→ RECORD EXCERPTS:
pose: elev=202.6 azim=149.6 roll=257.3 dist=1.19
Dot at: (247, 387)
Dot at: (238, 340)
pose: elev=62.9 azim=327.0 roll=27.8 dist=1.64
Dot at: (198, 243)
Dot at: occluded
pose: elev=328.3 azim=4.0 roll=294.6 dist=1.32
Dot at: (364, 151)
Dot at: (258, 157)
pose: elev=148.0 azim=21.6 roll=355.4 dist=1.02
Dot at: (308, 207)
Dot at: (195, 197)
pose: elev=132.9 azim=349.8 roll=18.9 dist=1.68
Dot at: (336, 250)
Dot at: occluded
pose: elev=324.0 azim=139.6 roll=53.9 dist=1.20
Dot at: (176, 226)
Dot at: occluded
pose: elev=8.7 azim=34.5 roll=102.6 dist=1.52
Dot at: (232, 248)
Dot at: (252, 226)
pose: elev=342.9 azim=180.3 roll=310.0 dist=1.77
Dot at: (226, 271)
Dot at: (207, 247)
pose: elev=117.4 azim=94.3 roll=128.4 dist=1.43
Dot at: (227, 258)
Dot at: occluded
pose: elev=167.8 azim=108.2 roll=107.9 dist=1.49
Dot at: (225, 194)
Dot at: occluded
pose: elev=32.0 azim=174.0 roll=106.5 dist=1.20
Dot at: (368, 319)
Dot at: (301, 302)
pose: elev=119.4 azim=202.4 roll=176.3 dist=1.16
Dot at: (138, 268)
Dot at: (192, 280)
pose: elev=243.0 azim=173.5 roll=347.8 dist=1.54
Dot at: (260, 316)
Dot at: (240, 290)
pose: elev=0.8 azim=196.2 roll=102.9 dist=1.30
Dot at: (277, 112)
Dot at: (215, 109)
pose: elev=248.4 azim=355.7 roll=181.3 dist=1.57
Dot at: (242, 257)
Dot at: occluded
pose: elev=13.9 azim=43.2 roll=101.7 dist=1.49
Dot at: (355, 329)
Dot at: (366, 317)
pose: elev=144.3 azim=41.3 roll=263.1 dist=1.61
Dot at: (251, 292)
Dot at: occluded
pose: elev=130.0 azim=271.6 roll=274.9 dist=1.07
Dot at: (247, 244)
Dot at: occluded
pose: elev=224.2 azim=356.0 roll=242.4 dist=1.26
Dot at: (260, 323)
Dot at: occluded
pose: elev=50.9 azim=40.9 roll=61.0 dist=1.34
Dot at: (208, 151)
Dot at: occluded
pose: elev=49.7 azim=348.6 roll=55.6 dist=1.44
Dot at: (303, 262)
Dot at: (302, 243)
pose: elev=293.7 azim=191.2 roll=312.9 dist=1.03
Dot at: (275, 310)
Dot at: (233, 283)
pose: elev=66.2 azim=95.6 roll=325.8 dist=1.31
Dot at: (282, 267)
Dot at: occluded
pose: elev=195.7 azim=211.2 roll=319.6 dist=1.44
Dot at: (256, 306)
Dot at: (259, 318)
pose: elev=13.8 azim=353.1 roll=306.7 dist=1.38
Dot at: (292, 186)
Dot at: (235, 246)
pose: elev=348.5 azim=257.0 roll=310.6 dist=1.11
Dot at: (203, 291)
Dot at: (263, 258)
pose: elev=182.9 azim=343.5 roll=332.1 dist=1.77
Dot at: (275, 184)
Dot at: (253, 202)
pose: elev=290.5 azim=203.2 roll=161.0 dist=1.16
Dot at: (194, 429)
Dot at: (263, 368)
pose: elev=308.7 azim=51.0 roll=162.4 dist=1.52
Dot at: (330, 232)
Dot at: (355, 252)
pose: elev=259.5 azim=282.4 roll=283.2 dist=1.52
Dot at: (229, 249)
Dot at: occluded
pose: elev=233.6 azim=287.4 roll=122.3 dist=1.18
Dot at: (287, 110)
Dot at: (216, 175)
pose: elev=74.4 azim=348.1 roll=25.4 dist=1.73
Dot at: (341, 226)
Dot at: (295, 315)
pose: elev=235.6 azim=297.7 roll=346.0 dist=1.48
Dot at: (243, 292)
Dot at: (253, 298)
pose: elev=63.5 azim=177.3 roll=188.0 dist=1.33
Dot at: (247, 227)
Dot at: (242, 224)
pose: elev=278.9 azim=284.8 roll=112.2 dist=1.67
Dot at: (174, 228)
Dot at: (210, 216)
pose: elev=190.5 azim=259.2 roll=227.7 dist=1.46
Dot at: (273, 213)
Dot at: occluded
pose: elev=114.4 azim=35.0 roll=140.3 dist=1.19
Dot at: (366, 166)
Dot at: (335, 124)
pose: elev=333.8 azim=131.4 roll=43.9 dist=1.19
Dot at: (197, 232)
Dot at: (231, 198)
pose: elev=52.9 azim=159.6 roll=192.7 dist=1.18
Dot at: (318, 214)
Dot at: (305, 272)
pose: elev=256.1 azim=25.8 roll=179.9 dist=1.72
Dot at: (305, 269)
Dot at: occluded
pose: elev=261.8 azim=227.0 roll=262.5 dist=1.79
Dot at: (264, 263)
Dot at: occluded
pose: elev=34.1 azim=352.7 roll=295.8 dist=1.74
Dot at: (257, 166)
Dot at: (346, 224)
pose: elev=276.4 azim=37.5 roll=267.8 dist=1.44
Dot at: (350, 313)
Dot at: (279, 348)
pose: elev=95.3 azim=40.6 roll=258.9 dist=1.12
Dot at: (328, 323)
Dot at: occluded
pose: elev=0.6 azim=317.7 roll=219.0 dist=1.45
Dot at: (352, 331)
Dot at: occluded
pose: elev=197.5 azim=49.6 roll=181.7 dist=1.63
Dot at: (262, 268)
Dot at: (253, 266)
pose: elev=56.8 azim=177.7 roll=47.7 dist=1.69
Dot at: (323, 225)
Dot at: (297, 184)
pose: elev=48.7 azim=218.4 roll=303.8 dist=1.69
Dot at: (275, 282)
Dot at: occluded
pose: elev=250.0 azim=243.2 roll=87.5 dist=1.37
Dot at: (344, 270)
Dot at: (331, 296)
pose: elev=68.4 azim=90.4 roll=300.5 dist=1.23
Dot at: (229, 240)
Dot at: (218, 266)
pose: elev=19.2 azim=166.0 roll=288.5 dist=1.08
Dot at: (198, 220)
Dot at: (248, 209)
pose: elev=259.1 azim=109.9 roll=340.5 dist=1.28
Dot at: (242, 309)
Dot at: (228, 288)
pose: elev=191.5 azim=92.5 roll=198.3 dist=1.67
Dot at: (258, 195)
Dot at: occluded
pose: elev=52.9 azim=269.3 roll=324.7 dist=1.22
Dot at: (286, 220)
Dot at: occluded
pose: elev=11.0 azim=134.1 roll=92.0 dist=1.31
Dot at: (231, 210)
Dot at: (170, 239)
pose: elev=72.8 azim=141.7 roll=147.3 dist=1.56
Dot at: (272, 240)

→ TASK GOAL: Write out again the rows from the line with "pose: elev=348.5 azim=257.0" to the line with "Dot at: (355, 252)", adding -72 to both coordinates on the second "Dot at" line of each row. Keep the pose lines and the first "Dot at" lines unchanged.

→ TASK ANSWER:
pose: elev=348.5 azim=257.0 roll=310.6 dist=1.11
Dot at: (203, 291)
Dot at: (191, 186)
pose: elev=182.9 azim=343.5 roll=332.1 dist=1.77
Dot at: (275, 184)
Dot at: (181, 130)
pose: elev=290.5 azim=203.2 roll=161.0 dist=1.16
Dot at: (194, 429)
Dot at: (191, 296)
pose: elev=308.7 azim=51.0 roll=162.4 dist=1.52
Dot at: (330, 232)
Dot at: (283, 180)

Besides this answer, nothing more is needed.